Description of the task:
Continue the forum thread below on naming Cinnamon's buckling, beginning after its final post.

Excerpted text:
# Cinnamon's baby.. Help name him.



## Goatgirl80 (Jan 17, 2013)

Cinnamon gave birth to a single buckling. Both are doing great. Smooth birth all on her own. Trying to think of names..... Any suggestions?


----------



## happybleats (Sep 12, 2010)

hes cute....How about Moose : )


----------



## HomesteadRed (Feb 28, 2013)

If you're sticking with spices... How about clove? Or basil? But I have to admit, Moose is so cute too! He's an adorable little guy!


----------



## JenVise (Dec 7, 2012)

How bout Tobasco? You could call him Toby...


----------



## Goatgirl80 (Jan 17, 2013)

Aww all of those are cute... My daughter said Reese. She said he kinda looks like a Reese's peanut butter cup lol


----------



## Goatgirl80 (Jan 17, 2013)

I'm really liking Moose and Tabasco too lol


----------



## HomesteadRed (Feb 28, 2013)

Oh! I change my vote to Tabasco! adorable!


----------



## JenVise (Dec 7, 2012)

So what's his name??


----------



## dodgecitynubians (Mar 5, 2013)

How about Nutmeg?


----------



## Abra (Aug 11, 2012)

OMG he is precious!!!
Ummm..... Name...... Copper??? LoL


----------



## Goatgirl80 (Jan 17, 2013)

That's cute...poor thing doesn't have a name yet. Lol I promised my daughter she could name him and I have told her all of these but she hasn't decided yet. Lol I call him baby for now.


----------



## OwnedByTheGoats (Mar 7, 2013)

Rusty...

[Collected data entries]
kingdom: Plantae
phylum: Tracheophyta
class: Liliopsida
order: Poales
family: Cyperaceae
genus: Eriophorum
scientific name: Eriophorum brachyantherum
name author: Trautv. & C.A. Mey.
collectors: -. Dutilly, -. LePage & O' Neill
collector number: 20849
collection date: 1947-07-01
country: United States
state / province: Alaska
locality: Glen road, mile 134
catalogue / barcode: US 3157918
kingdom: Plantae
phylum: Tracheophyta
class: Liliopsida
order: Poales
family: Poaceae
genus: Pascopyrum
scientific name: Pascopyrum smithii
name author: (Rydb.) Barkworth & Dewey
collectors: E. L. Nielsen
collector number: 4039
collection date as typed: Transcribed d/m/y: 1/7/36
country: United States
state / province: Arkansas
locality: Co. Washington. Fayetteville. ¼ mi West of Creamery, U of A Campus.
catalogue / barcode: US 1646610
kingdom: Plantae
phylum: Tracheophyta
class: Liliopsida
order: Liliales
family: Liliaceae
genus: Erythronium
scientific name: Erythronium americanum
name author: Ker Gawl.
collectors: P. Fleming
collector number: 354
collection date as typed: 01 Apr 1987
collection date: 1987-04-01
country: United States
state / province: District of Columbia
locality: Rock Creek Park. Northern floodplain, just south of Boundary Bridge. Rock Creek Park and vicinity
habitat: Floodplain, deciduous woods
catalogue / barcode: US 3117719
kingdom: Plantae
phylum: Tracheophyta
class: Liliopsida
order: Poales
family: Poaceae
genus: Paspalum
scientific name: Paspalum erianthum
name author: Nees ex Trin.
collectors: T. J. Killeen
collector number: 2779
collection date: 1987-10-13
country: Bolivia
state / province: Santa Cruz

Reply to the task:
----------



## NavaBoerFarm (Dec 15, 2012)

C-3PO 

Like the bronze robot on star wars lol


----------



## olbossy (May 20, 2012)

How about All-Spice?


----------



## Goatgirl80 (Jan 17, 2013)

Love all of those I will defiantly pass them to her.  hopefully she will pick something soon lol


----------



## Goatgirl80 (Jan 17, 2013)

Well he finally has a name.... She is dead set on it no matter what we suggest lol so....

Introducing....Reese's Peanut Butter Cup 
Reese for short lol


----------



## Bellaboo (Mar 4, 2013)

Good one


----------



## Bellaboo (Mar 4, 2013)

Such a cute baby


----------



## Tayet (Feb 9, 2012)

I like Moose! Such a cutie, too.


----------



## Tayet (Feb 9, 2012)

Oh, oops, should have gone to the next page 

Reeses are my favorite kind of candy!


----------



## Goatgirl80 (Jan 17, 2013)

Thanks


----------



## goatlover1974 (Feb 24, 2013)

He is adorable, and the name she picked is perfect!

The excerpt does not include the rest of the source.